Kevin McLaughlin Photo by Vera LaMarche

My father, who was as thin as a fence post and rarely overindulged in food, would sometimes say, “I eat to live; I don’t live to eat.” The statement would often elicit a dagger stare from my mother, who loved good food and struggled to control her weight.

Today, with the easy availability of plentiful, inexpensive and often unhealthy food, many of us work hard to avoid packing on the pounds. But our vigilance can waver, as seen in the growing numbers of obese American adults and children. In 1980, only one in seven Americans were obese, defined as having a body mass index, or BMI, of 30 or higher. Today, one in three are obese.

While a majority of people are aware of the increased risk of cardiovascular disease and diabetes that comes with being obese, fewer than half of all Americans understand that extra weight also increases their risk for certain types of cancer. And obesity has been linked to a higher risk for cancer recurrence.

In this issue of Cancer Today, contributing writer Melissa Weber describes the connection between obesity and cancer, and also points to the complications that can arise when obese patients are treated for cancer. For example, some doctors may give their obese patients smaller doses of chemotherapy than recommended for their weight, fearing that larger doses would be too toxic, but that decision could reduce the treatment’s effectiveness. Such “dose capping” was eliminated at many institutions after the American Society of Clinical Oncology released guidelines in 2012 that warned against the practice and advised oncologists to use body weight to calculate chemo doses.

Walter Willett, an epidemiologist who has led efforts to persuade Americans to eat healthier foods, says that “avoiding that pound or two creep-up every year is one of the most important things we can do, in addition to not smoking, to reduce cancer risk.” The American Cancer Society (ACS) offers simple guidelines for controlling your weight. These include eating at least 2½ cups of vegetables and fruits a day, limiting processed and red meats, and replacing refined grain products with whole grains. For exercise the ACS recommends at least 150 minutes a week of moderate-intensity activity, such as brisk walking, or 75 minutes of vigorous-intensity activity, such as jogging or fast cycling.

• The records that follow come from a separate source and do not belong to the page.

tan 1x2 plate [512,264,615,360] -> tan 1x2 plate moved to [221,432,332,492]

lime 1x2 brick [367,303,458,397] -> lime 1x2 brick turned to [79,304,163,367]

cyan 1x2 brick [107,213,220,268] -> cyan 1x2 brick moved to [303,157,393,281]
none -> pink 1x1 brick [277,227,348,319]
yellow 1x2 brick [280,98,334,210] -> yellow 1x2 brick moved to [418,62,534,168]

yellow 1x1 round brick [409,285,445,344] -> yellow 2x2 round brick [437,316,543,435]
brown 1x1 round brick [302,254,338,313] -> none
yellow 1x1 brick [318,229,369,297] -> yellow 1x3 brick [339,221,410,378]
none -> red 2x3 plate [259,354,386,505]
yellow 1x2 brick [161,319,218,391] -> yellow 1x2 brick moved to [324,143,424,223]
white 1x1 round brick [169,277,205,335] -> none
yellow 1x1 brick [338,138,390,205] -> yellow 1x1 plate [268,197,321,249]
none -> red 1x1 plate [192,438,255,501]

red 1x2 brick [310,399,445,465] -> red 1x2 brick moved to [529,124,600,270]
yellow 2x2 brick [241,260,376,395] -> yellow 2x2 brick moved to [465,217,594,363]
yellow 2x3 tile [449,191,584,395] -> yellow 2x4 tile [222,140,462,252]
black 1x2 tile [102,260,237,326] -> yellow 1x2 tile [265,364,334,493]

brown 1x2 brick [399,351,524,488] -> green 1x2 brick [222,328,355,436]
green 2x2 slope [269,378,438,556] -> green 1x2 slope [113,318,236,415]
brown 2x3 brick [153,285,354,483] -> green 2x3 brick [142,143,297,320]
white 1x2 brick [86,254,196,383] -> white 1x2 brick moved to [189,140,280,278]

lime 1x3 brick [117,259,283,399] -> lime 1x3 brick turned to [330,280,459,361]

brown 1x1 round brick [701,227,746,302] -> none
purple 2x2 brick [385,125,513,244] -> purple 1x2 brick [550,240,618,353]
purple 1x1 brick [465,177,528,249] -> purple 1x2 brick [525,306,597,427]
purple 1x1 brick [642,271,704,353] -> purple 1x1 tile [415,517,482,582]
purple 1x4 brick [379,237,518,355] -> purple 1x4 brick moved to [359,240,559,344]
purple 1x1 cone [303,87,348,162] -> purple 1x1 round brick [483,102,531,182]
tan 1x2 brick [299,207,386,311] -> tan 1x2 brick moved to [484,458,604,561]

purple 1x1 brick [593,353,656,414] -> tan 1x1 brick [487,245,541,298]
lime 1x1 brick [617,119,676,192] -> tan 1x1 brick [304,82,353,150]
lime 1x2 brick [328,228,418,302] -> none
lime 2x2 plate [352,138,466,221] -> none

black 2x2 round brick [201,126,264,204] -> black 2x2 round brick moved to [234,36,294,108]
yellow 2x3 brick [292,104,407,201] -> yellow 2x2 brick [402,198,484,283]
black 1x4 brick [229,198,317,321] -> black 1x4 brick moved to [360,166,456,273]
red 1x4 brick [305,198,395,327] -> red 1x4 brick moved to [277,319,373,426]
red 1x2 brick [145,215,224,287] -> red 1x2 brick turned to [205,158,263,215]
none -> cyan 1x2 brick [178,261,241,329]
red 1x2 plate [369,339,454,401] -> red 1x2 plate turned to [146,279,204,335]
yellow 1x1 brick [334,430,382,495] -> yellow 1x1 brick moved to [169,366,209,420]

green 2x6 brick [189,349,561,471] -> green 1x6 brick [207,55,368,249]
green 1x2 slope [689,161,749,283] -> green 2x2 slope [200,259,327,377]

This is sensible advice to help reduce your risk for cancer or a cancer recurrence. And for cancer survivors, these simple steps can carry added benefits, among them less fatigue, improved body image, higher physical functioning and reduced depression.

Last year the American Medical Association recognized obesity as a disease. Some would call it an epidemic. By eating reasonable amounts of healthy foods, staying active and controlling our weight, we can do our part to stem the tide of obesity. Let’s give eating to live a new kind of meaning.